Man....That RyBo footage is some of the funniest stuff ive seen ever...I bet he shows that to everyone that comes to his house. He probably has an action shot of him dunking blown up and fully framed. 

Good to see him gone. As for Jacobsen, i dont think it really mattered too much whether it was him, Sura or JL3...neither of them will get more than garbage minutes anyway.


----------



## Rockets111 (Oct 29, 2005)

i really hope sura can make it back

he could be the backup point guard were looking for


----------



## crazyfan (Dec 9, 2005)

Rockets111 said:


> i really hope sura can make it back
> 
> he could be the backup point guard were looking for




Having not played in over a year and really old, I don't think he will be an efficient point guard that we are looking for.
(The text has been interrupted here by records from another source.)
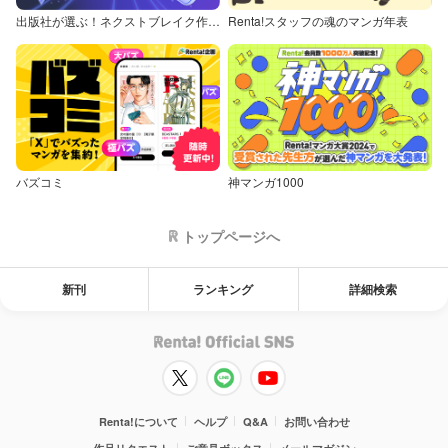
出版社が選ぶ！ネクストブレイク作品特集
Renta!スタッフの魂のマンガ年表
バズコミ
神マンガ1000
トップページへ
新刊
ランキング
詳細検索
Renta!について
ヘルプ
Q&A
お問い合わせ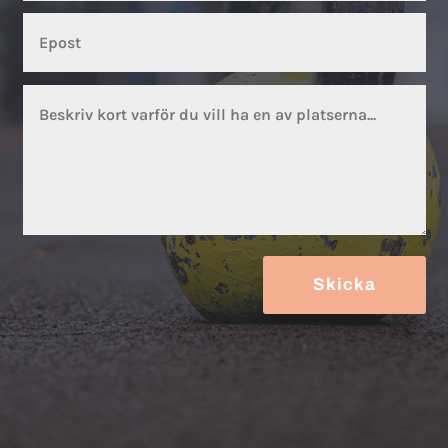
Skicka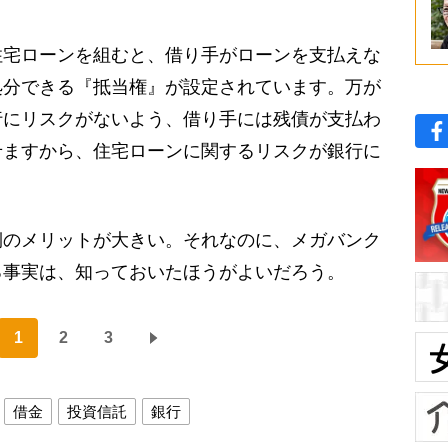
住宅ローンを組むと、借り手がローンを支払えな
処分できる『抵当権』が設定されています。万が
行にリスクがないよう、借り手には残債が支払わ
せますから、住宅ローンに関するリスクが銀行に
のメリットが大きい。それなのに、メガバンク
る事実は、知っておいたほうがよいだろう。
1
2
3
借金
投資信託
銀行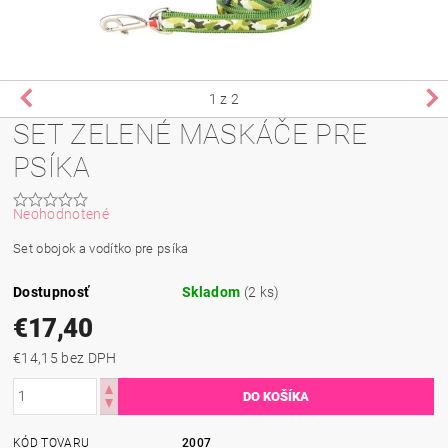
1
z 2
SET ZELENÉ MASKÁČE PRE
PSÍKA
Neohodnotené
Set obojok a vodítko pre psíka
Dostupnosť
Skladom
(2 ks)
€17,40
€14,15 bez DPH
KÓD TOVARU
2007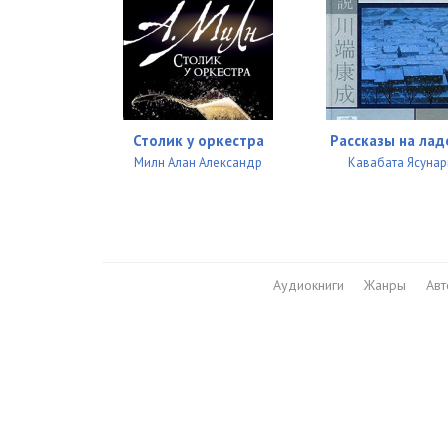
Столик у оркестра
Рассказы на лад
Милн Алан Александр
Кавабата Ясунар
Аудиокниги
Жанры
Ав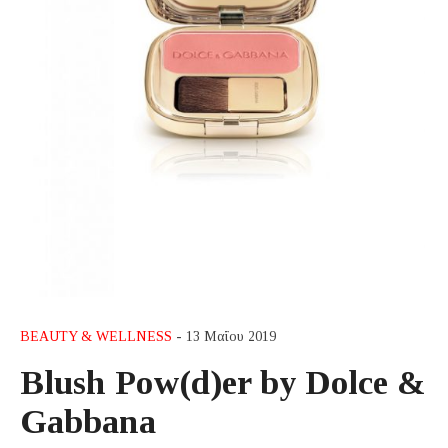
BEAUTY & WELLNESS
- 13 Μαΐου 2019
Blush Pow(d)er by Dolce &
Gabbana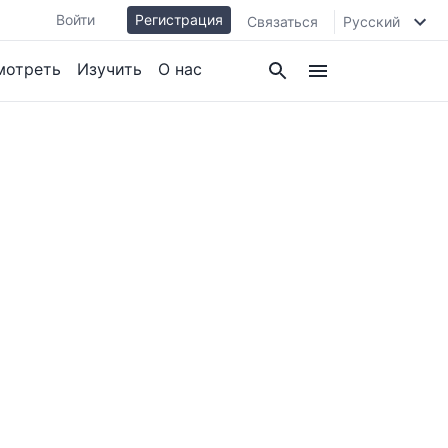
Войти
Регистрация
Связаться
Русский
мотреть
Изучить
О нас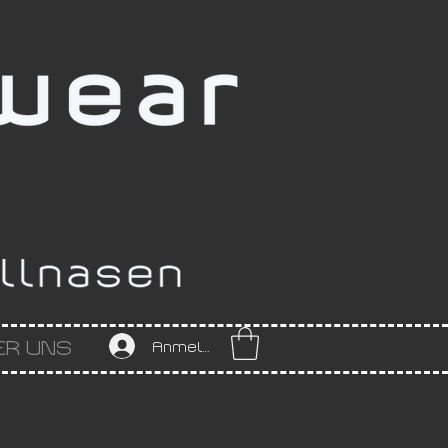
ER UNS
Anmelden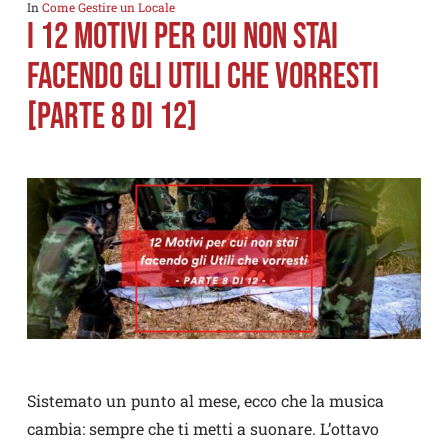
In
Come Gestire un Locale
I 12 MOTIVI PER CUI NON STAI
FACENDO GLI UTILI CHE VORRESTI
[PARTE 8 di 12]
Sistemato un punto al mese, ecco che la musica
cambia: sempre che ti metti a suonare. L’ottavo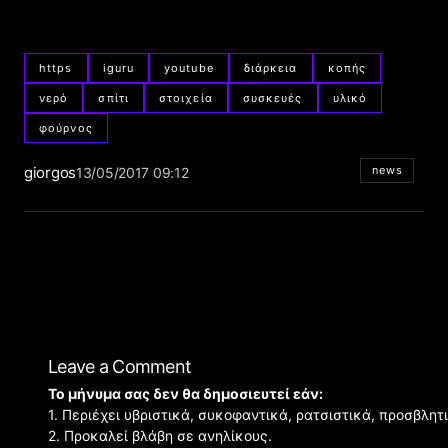
https
iguru
youtube
διάρκεια
κοπής
νερό
σπίτι
στοιχεία
συσκευές
υλικό
φούρνος
giorgos
news
13/05/2017 09:12
Leave a Comment
Το μήνυμα σας δεν θα δημοσιευτεί εάν:
1. Περιέχει υβριστικά, συκοφαντικά, ρατσιστικά, προσβλητ
2. Προκαλεί βλάβη σε ανηλίκους.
He's should follow Charlie Ward. (So much for the FSU reunion)


----------



## HayesFan (Feb 16, 2006)

OneBadLT123 said:


> I guess in some weird blame everything on one person way. I am going to miss our beloved "secret weapon"



Oh lord... that is funny... though now I am a wee bit worried.. if we can't blame it on RyBo who are we going to blame it on???

Chuck better perform his arse off!! I don't want him to be the fall guy!


----------



## CrackerJack (Jul 2, 2005)

HayesFan said:


> Oh lord... that is funny... though now I am a wee bit worried.. if we can't blame it on RyBo who are we going to blame it on???
> 
> Chuck better perform his arse off!! I don't want him to be the fall guy!


ive already started putting things on JL3


----------



## debarge (Nov 13, 2005)

It would've made alot more sense to keep Casey and Bowen than Sura? Sura can't be traded, nobody wants a guy that if he decides to retire, they'd have to keep paying him? And he cannot physically play, that's stupid! They should'vd kept Casey/Bowen in case a possible trade scenario comes up to send I don't know anybody to get a decent legit backup for Yao. Chuck can't guard everybody that's like 5 inches taller than him. Too bad for Casey, he'll definitely get picked up though, the Spurs or Hornets might do so.

Good luck to Casey and RyBo! Ryan needs to rest his hip and try coaching.


----------



## Pasha The Great (Apr 9, 2005)

YES HES GONE! 

this proves everybody wrong who thought JVG loves bowen and only plays him cuz theyre friends.

the only reason was had alot of minutes last year was because everyone was injured!


----------